WHAT YOU SHOULD DO — Scan the records below. Copy every line in which the word "則絕對最小IOPS" appears.

Saved data entries
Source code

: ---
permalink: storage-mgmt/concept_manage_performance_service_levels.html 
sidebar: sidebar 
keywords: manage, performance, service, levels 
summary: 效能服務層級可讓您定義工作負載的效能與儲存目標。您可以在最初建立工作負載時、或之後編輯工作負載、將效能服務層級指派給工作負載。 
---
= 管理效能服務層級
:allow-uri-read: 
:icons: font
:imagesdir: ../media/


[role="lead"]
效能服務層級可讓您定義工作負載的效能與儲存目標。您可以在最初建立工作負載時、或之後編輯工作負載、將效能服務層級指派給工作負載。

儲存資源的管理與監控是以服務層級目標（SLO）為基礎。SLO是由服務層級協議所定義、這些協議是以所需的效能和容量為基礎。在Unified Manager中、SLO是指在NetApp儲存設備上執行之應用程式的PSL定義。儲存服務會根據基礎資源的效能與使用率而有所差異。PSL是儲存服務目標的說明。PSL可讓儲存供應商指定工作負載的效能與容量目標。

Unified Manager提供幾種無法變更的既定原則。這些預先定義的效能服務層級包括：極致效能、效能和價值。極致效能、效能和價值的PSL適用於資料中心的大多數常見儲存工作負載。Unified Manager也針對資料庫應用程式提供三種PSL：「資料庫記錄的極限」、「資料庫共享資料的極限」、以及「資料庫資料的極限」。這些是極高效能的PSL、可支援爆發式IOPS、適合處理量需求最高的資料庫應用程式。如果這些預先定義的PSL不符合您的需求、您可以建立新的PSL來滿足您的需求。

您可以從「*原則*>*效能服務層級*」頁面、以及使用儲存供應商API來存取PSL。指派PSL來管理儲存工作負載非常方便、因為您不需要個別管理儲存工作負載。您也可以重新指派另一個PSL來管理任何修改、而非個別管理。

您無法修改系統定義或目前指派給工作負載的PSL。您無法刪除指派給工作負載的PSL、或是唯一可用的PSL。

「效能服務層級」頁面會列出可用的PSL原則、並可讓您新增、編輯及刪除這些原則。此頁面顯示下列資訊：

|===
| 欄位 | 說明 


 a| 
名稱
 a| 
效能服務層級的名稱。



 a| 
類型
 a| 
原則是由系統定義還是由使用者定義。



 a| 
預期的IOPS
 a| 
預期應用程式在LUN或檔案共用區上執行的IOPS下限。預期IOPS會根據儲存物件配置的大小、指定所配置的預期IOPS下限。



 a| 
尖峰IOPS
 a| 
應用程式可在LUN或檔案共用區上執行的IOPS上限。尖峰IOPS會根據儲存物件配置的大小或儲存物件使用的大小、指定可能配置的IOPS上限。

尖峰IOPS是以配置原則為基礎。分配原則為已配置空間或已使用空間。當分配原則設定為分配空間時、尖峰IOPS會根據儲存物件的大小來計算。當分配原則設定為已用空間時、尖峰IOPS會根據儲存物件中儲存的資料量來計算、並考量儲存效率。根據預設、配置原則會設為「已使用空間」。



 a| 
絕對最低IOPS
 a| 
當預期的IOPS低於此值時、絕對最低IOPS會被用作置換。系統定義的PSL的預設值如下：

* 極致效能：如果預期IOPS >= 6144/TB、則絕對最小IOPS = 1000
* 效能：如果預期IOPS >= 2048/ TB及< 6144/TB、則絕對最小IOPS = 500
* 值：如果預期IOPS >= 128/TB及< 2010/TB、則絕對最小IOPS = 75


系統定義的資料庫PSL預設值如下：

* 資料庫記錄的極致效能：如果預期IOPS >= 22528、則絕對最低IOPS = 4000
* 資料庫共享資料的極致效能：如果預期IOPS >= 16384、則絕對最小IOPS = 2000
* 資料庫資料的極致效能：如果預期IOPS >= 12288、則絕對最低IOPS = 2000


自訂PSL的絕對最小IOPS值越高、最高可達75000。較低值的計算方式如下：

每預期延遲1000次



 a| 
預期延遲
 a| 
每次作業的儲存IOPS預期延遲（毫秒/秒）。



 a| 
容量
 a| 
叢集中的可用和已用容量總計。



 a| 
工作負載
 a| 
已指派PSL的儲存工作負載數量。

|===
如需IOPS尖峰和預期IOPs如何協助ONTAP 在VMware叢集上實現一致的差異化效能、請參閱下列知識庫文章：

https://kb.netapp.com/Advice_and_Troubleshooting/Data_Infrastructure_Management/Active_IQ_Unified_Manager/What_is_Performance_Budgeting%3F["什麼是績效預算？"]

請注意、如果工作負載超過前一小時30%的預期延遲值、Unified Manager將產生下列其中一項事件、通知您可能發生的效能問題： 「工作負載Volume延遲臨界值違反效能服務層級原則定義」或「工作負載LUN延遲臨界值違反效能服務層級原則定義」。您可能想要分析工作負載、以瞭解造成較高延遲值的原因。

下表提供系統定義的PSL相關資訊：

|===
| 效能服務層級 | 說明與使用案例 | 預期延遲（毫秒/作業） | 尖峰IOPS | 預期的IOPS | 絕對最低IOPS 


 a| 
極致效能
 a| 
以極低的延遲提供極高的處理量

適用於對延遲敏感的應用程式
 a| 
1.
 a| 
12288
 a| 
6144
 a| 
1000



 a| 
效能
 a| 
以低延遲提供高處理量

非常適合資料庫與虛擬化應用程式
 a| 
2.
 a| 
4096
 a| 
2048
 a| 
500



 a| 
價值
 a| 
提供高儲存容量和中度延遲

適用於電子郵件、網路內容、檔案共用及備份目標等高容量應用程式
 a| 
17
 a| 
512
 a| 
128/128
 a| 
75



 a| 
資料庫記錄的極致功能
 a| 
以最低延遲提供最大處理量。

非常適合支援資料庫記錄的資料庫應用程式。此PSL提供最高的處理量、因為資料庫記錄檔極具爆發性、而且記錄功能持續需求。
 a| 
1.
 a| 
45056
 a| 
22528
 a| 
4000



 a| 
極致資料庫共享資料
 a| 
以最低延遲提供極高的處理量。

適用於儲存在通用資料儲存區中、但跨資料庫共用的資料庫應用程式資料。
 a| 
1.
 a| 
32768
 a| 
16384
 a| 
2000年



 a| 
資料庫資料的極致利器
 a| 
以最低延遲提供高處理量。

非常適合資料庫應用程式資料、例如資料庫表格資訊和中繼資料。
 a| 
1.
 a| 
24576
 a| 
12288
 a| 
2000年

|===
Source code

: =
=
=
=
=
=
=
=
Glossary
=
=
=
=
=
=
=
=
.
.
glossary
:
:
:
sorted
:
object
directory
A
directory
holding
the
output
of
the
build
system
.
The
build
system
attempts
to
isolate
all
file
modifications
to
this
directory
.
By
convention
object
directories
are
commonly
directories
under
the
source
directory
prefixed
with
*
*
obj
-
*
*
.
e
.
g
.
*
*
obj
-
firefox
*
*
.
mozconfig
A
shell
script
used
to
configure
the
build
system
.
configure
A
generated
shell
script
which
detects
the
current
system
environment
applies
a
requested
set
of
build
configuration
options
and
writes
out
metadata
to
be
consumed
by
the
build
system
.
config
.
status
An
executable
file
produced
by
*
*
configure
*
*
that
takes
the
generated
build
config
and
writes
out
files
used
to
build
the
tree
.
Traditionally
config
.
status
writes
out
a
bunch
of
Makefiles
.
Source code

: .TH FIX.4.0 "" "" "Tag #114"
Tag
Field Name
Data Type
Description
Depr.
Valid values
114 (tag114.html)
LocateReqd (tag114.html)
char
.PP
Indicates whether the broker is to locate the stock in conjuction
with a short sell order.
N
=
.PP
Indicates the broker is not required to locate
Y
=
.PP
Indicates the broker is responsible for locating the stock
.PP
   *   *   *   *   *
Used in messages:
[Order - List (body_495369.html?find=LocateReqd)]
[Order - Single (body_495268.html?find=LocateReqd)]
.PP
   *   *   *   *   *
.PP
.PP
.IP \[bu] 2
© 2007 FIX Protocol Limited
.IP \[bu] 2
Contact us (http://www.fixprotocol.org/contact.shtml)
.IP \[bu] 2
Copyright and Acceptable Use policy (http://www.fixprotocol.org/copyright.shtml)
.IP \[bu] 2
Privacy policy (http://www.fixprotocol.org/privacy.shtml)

SOLUTION TO THIS EXERCISE —
* 極致效能：如果預期IOPS >= 6144/TB、則絕對最小IOPS = 1000
* 效能：如果預期IOPS >= 2048/ TB及< 6144/TB、則絕對最小IOPS = 500
* 值：如果預期IOPS >= 128/TB及< 2010/TB、則絕對最小IOPS = 75
* 資料庫共享資料的極致效能：如果預期IOPS >= 16384、則絕對最小IOPS = 2000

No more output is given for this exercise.